Indikator keterampilan guru yang ditetapkan adalah sebagai berikut: 1 membuka
pelajaran, 2 memberikan pertanyaan, 3 menyajikan materi pembelajaran, 4 keterampilan menggunakan media audiovisual; 5 menyampaikan
permasalahan;6 membimbing siswa dalam kelompok kecil berpasangan, 7 Membimbing siswa melaporkan hasil diskusi, 8 memberi penguatan, 9
mengelola kelas, dan 10 menutup pelajaran.
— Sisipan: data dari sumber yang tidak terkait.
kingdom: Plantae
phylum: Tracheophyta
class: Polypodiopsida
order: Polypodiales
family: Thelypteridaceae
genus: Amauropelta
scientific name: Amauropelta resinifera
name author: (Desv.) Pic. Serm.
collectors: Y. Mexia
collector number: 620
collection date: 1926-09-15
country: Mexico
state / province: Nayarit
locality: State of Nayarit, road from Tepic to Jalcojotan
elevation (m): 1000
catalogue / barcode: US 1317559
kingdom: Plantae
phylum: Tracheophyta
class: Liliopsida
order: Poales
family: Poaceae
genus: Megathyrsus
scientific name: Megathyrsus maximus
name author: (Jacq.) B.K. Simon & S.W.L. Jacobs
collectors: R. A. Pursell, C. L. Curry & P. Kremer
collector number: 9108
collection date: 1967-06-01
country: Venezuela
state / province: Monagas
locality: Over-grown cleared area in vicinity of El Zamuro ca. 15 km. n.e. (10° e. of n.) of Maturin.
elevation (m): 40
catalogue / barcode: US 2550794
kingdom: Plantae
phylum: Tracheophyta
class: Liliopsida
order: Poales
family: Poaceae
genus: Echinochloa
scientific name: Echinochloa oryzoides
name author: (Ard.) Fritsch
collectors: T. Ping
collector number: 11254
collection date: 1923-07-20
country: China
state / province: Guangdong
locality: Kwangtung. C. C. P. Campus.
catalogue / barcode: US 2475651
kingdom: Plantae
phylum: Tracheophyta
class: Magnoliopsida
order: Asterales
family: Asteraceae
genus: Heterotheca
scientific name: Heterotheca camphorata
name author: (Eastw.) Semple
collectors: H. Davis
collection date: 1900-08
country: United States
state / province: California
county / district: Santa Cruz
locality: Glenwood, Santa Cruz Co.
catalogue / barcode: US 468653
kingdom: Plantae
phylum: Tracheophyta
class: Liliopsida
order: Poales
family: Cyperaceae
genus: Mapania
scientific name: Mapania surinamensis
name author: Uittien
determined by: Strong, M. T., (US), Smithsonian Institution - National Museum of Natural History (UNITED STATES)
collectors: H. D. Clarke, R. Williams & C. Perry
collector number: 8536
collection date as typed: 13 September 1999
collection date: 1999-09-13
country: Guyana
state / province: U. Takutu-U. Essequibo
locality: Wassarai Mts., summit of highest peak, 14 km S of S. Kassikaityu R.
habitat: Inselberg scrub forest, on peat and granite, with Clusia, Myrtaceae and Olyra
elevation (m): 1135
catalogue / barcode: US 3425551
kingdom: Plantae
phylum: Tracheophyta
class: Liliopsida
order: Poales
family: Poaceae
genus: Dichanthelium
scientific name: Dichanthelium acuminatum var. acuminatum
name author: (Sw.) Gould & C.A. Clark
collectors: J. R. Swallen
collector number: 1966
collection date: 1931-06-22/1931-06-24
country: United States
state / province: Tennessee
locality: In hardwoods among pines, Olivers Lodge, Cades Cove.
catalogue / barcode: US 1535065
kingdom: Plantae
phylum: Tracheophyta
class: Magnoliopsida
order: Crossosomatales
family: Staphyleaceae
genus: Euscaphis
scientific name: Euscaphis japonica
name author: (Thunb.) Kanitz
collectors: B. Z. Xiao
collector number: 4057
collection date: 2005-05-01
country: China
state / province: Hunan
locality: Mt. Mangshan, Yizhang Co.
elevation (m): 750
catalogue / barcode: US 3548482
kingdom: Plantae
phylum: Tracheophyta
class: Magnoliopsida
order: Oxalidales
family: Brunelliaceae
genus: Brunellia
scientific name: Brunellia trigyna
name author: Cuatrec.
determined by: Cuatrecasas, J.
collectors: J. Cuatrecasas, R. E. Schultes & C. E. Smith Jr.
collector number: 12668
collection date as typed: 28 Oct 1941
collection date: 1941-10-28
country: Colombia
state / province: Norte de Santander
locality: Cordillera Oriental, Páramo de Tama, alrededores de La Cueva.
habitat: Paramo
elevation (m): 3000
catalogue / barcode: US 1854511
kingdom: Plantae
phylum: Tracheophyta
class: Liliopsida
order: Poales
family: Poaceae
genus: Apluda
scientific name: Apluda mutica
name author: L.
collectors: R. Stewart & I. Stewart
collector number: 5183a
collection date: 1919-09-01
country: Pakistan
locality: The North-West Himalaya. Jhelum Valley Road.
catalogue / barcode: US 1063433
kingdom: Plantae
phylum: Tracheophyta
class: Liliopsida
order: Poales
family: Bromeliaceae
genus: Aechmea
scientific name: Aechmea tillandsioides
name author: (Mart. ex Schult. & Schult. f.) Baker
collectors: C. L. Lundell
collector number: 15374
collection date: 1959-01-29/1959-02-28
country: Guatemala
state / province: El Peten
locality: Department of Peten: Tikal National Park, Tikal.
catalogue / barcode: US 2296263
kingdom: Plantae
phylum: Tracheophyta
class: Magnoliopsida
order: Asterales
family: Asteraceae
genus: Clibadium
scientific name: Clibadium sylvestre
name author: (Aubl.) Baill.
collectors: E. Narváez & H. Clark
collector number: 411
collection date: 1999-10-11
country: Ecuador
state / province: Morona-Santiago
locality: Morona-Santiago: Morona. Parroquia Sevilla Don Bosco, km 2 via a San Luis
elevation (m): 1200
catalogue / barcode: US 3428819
Sedangkan indikator aktivitas siswa yang ditetapkan antara lain: 1 kesiapan siswa mengikuti pelajaran
emotional activities; 2 keaktifan menjawab pertanyaan oral activities; 3 memperhatikan penyajian materi dengan media audiovisual listen activities
visual activities ; 4 menulis hasil pemikiran sendiri mental activities writing
activities ; 5 berdiskusi dalam kelompok oral activities mental activities;
dan 6 presentasi kelompok emotional activities.